En recouvrant la liberté, Arnaldo Otegi retrouve naturellement sa place de leader de la gauche abertzale. Il sort même renforcé dans sa stature politique par cette longue captivité et il a toute latitude pour remettre son parti en ordre de marche et en bouleverser la culture selon un nouveau schéma stratégique.
Arnaldo Otegi est résolu. Six ans et demi de prison viennent d’être balayés par quatre lettres qu’il prononce ce 1er Mars 2016, en français dans le texte, devant le sombre établissement pénitentiaire de Logroño : “Bref !” s’exclame-t-il, tout en dérision, comme pour reprendre le cours de la discussion précédente.
C’est que le secrétaire général de Sortu a du pain sur la planche et même un programme défini pour remettre en ordre de marche la gauche abertzale, dispersée par le dernier revers électoral, en proie à des doutes stratégiques et enlisée dans cette résolution unilatérale du conflit.
Otegi sort à point nommé, si l’on peut dire, et même renforcé par son passage par la case prison.
D’abord parce qu’il a toute légitimité pour rassembler dans son camp. Ensuite parce qu’il a désormais la carrure pour s’imposer au-delà. Qu’il est l’artisan depuis près de 20 ans de ce processus de paix et qu’il a même un plan pour le relancer. “Il y a six ans et demi, ils nous ont incarcérés pour avoir fait le pari de la paix et je veux vous féliciter tous pour avoir maintenu ce pari, en dépit de toutes les provocations”, a-t-il lancé à la foule venue l’accueillir à sa sortie de prison avant d’assurer : “La paix est bien la voie à suivre jusqu’au bout et c’est ce que je me propose de faire avec vous tous”.
Et de souhaiter que les portes des prisons s’ouvrent encore sur les prisonniers basques comme pour calmer les ardeurs que ces “provocations” commencent à susciter.

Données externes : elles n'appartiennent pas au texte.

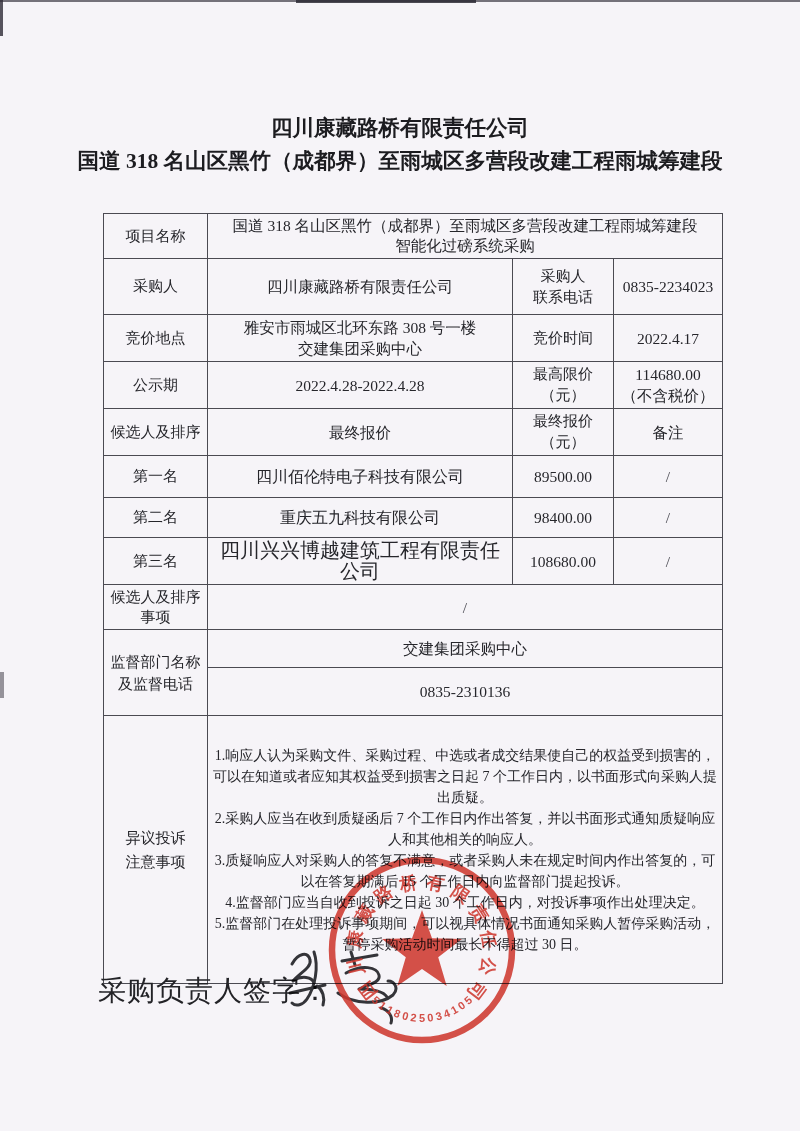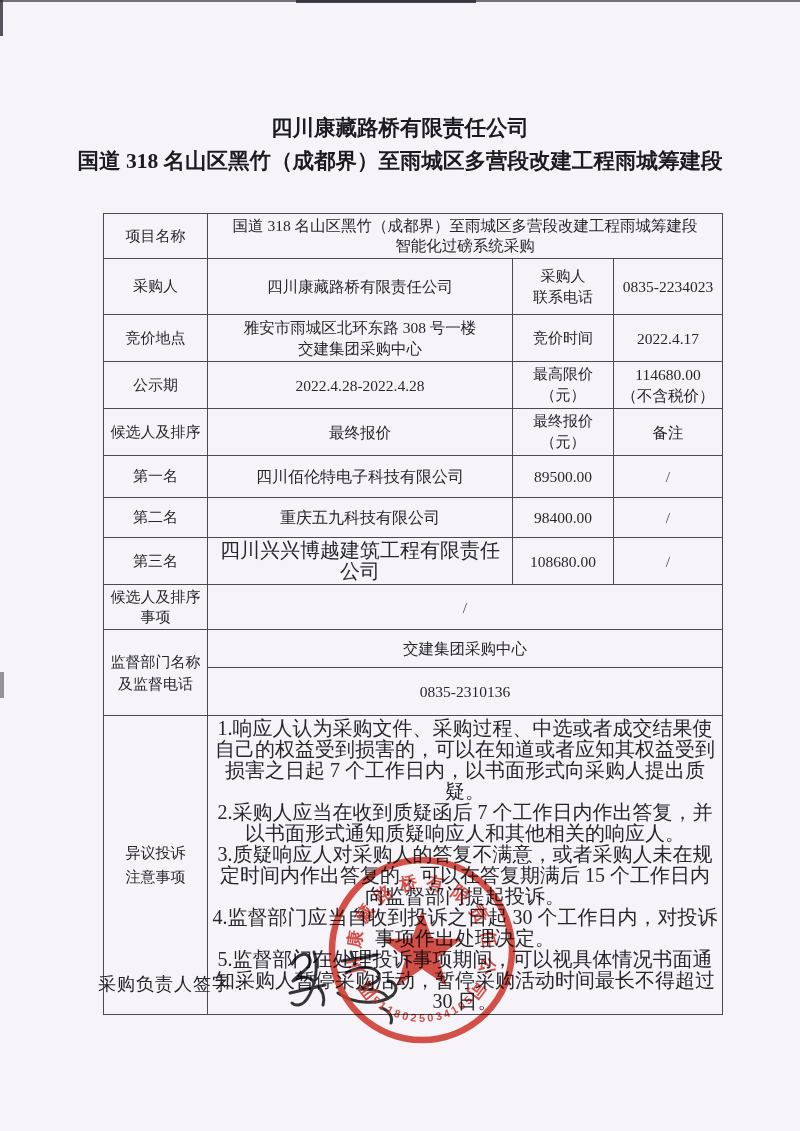--- a/index.html
+++ b/index.html
@@ -40,7 +40,7 @@
   td.notes {
     text-align:left; vertical-align:top;
     padding:16px 8px 8px 13px;
-    font-size:20px; line-height:27.5px;
+    font-size:14px; line-height:27.5px;
   }
   .slash { color:#4a4a52; }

En sa qualité de prisonnier, matricule 8719600510, Arnaldo Otegi peut réussir à joindre les deux bouts de la gauche abertzale. Il est simultanément conscient du sort des presos et déterminé à maintenir le cap. Et, en prime, soucieux d’opérer un réel bouleversement au sein de la gauche abertzale, dont il reste le leader naturel. D’autant qu’il avait anticipé la dernière débâcle électorale, dans un diagnostic sans concession sur la stratégie politique de son propre parti.
Arnaldo Otegi prône donc un changement de culture. D’une certaine manière, après des années d’interdictions, il plaide pour un fonctionnement politique plus réaliste, au plus près des préoccupations sociales, économiques et culturelles que doit induire l’épreuve du pouvoir.
A l’inverse d’un mouvement interconnecté, il veut également favoriser l’émergence de mouvements sociaux autonomes, comme autant de contre-pouvoirs et de jalons à l’exercice politique.
Pour contourner l’impasse du processus de paix, qui mobilise en vain toute l’énergie de la gauche abertzale, il souhaite un “processus de libération”, inspiré du modèle catalan, afin d’ouvrir un second front avec Madrid. Un front large, qui ratisse diverses composantes de la société, inspiré du modèle d’organisation d’Herri-Batasuna de la fin des années 70, dans la philosophie du “meilleur maire c’est le peuple”. Il n’est pas anodin que devant sa prison, Arnaldo Otegi ait donc lâché que “le meilleur lehendakari, c’est le peuple”.
La candidature est bien lancée, après plus de six ans de maturation, dont il ressort, de son propre aveu, plus basque, plus indépendantiste et plus socialiste. Plus légitime et mieux armé. Et plus à même de mener le nouveau combat indépendantiste basque auquel manquait, peut être —c’est un remarque lancinante— cette incarnation. De cette nouvelle carrure dépendra notamment la confrontation attendue avec le mouvement Podemos.